As I was scrolling through the timetable of classes in the summer at the end of spring term, I realized that the courses taught in the summer are not the same courses offered any other term. Rather, the courses offered in the summer are the blandest of all. With some departments only offering introductory courses and maybe one other mid-level class, I find myself wondering, what exactly is the point of taking classes in the summer? Not only is there nothing special about the courses offered, but also a summer term "on" means that Dartmouth students are forced to take another "off." While I realize the benefit of the D-Plan is being able to intern when other students are not affording Dartmouth students greater access to more competitive internships all of Dartmouth's student body is never on-campus at the same time because of the forced off-term. Changing the structure of sophomore summer will make the D-Plan more worthwhile. By taking full advantage of having the entire sophomore class on campus at the same time, Dartmouth can foster an "undergraduate experience" unlike any of its peer institutions, one built on community, camaraderie and collaborative innovation.

Former President Jim Yong Kim's frequent allusion to his predecessor, John Sloan Dickey, in each of his major speeches forged Dickey's words into a motto of Dartmouth in this decade, "Embrace the world's troubles as your own." Yet, I fail to understand how Dartmouth as an academic institution has incorporated these rather profound words into its undergraduate studies curriculum. While Dartmouth has funded undergraduate-faculty partnership research in the summer through the James O. Freedman Presidential Scholars program and offered seminars through the "Leading Voices" lecture series, neither grants Dartmouth students the opportunity they need to make the changes they want to see in the world. What if there existed classes and independent research opportunities that afforded Dartmouth students the ability to, for instance, invent something in Thayer, develop an iPhone app in Sudikoff, found a nonprofit in Silsby, tutor and mentor international high school students remotely from Bartlett or design the schematics of a sustainable house in the Black Family Visual Arts Center? Dartmouth needs to find a way to make more of sophomore summer by encouraging innovation, incubating new ideas and, above all, challenging Dartmouth students to find a practical solution to a world's trouble with the knowledge they have been bequeathed after two years attending the College.

Why has Dartmouth missed this opportunity? Sophomore summer is just about the time when Dartmouth's undergraduates have gained enough sense of what they're good at, put enough thought into what they want to do with the rest of their lives and gleaned enough know-how in the classroom to produce projects of significant substance on their own. In addition, it is one of the few times that one's peers are all in Hanover with limited time commitments due to the lack of full-functioning clubs and athletic teams in the summer. The relaxed atmosphere of June, July and August in Hanover is conducive to producing the change that Dickey encouraged of Dartmouth students and Kim reiterated, yet Dartmouth has failed to provide outlets for this sort of group work and innovation to flower.

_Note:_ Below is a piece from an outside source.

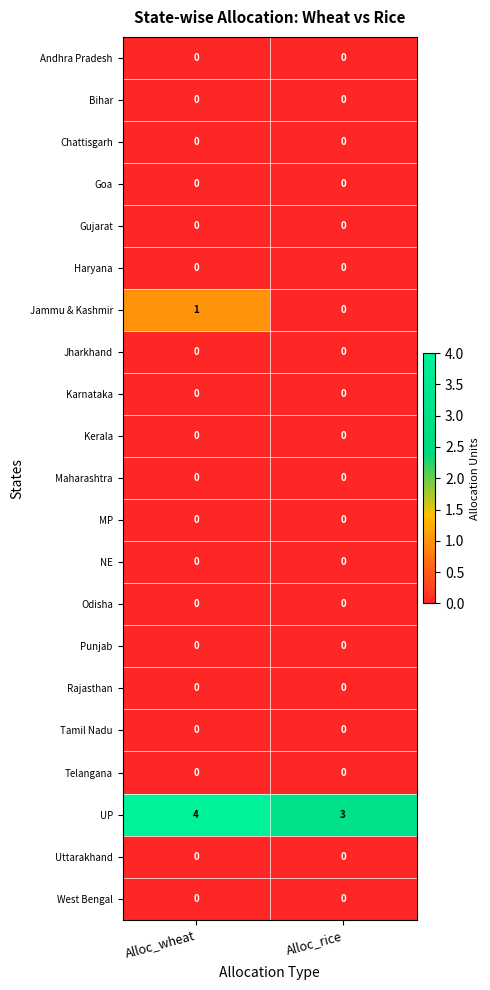

What is the difference between the highest and lowest values at Alloc_rice?

3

Fostering an experience like the one I propose does not have to take place completely outside of the classroom. Perhaps academic departments can also take advantage of smaller classes and the ability for Dartmouth students to handle just a little bit more work, and offer classes on bigger critical issues of practical importance rather than bland introductions. As a start to improving what seems to be a rather lackluster term called "sophomore summer," Dartmouth should offer seminars within major academic disciplines and require every sophomore to take one as a pass/fail distributive bringing like-minded individuals together (in groups of any size) and allowing them to together take the reigns of their Dartmouth education and apply it to the greater world community. This will make Dartmouth different.